Raw Anzac Cheesecake
1 cup dates
1/2 cup Lotus Organic Traditional Rolled Oats
1/2 cup Lotus Organic Shredded Coconut
1 tsp coconut oil
Filling and topping
¾ cup raw macadamias (soaked in water overnight)
1 tbs lemon juice
2 tbs coconut oil, melted
1/4 cup coconut cream
1/2 cup maple syrup
1/3 Lotus Organic Coconut Chips
Blend dates, oats & coconut until it forms a sticky crumble. Set a small handful aside for topping.
Grease your dish with coconut oil, and using a spatula or your hands, press firmly and evenly across the base. Place it in the freezer to set.
To make the filling, drain the nuts well and add them to a food processor with the lemon juice, coconut cream, melted coconut oil, golden syrup and vanilla. Blend until completely smooth.
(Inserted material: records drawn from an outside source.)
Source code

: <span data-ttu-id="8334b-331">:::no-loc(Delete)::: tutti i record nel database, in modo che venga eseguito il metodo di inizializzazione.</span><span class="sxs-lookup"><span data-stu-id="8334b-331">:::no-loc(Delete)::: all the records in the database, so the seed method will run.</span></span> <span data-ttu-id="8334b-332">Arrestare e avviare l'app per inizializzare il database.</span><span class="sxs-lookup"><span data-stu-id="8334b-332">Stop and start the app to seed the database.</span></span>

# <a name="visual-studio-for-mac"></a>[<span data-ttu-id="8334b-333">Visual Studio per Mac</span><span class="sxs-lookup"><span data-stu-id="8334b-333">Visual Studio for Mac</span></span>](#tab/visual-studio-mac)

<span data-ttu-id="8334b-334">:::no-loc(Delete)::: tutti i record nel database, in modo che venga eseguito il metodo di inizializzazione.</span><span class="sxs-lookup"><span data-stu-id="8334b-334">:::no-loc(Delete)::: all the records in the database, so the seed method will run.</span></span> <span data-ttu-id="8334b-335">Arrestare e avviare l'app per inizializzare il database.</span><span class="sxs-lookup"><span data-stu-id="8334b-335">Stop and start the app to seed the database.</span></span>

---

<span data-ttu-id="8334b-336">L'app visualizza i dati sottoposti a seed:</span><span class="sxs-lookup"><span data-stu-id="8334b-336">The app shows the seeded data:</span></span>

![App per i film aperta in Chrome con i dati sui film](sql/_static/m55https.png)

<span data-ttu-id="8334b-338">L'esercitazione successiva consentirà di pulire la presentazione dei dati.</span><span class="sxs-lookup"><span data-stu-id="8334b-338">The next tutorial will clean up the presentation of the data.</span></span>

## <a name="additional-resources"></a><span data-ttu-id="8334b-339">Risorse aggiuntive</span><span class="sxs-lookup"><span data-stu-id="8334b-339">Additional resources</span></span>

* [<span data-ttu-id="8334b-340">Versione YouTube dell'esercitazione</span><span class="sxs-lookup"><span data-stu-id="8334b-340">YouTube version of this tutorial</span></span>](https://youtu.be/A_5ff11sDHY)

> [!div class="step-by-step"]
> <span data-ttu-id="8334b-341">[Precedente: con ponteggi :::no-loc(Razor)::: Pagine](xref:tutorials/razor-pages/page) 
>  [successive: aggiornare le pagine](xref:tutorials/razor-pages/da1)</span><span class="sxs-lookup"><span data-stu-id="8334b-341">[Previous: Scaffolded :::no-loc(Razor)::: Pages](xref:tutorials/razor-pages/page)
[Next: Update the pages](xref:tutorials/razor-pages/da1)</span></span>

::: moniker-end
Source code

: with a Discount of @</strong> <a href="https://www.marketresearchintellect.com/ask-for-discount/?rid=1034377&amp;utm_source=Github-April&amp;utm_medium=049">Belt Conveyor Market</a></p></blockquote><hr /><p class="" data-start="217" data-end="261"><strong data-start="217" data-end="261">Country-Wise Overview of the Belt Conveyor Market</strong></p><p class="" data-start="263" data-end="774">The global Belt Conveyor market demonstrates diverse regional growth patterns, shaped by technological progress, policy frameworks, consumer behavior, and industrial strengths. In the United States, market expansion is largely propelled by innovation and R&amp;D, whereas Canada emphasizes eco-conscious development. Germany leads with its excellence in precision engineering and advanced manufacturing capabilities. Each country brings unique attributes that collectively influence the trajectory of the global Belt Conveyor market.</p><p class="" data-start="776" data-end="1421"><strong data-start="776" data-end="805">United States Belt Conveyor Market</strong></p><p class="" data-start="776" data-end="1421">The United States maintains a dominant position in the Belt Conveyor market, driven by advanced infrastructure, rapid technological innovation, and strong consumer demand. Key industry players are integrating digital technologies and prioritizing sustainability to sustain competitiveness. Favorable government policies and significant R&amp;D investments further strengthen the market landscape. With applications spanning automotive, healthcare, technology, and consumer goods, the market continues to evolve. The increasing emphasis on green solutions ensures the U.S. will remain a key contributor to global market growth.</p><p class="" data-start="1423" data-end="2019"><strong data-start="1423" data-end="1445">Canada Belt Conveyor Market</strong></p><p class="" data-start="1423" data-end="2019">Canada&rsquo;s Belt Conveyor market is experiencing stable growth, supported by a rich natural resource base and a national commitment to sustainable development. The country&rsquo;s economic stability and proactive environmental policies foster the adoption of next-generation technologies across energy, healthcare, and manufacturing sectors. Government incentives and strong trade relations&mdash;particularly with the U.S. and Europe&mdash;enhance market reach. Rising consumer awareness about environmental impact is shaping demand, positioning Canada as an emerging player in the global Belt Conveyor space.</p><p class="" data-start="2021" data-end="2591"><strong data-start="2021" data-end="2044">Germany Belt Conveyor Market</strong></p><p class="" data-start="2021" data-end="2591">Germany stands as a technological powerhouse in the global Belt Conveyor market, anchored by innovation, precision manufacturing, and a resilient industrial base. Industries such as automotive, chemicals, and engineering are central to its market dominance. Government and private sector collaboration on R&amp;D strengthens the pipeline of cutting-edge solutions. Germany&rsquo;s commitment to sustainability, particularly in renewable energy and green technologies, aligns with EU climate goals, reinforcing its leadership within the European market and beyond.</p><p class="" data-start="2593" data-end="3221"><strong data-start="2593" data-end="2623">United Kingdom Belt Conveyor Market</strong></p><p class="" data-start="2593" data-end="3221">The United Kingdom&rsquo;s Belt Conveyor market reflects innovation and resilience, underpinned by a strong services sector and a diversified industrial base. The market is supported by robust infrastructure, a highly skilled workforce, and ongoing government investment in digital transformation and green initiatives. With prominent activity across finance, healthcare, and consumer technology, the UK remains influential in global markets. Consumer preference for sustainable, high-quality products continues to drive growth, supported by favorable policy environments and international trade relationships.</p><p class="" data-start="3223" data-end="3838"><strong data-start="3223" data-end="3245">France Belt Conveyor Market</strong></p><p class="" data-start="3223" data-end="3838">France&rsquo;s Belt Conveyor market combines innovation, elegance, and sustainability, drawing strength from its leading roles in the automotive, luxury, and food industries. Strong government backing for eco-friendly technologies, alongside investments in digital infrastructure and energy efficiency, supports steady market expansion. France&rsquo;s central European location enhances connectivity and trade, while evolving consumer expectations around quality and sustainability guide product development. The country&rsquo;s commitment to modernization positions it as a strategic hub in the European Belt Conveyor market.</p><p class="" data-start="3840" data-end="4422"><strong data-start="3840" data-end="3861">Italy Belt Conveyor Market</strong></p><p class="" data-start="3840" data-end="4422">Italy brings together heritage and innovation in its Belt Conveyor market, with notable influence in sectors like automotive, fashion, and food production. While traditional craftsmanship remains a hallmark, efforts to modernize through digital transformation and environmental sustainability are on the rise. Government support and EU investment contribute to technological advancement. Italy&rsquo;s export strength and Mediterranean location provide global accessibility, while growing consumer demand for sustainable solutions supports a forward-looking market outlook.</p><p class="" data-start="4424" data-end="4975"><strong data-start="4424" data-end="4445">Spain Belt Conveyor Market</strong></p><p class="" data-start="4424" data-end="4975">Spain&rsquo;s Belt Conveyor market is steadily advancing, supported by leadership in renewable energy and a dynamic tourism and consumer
Pour the filling over the base and place into the freezer to set for at least 1 hour.
Meanwhile, toast the coconut in a saucepan over a low-medium heat till golden brown. Allow the coconut to cool.
Serve the cheesecakes straight from the freezer, topped with toasted coconut and remainder of base crumble or allow them to soften for 10-15 minutes.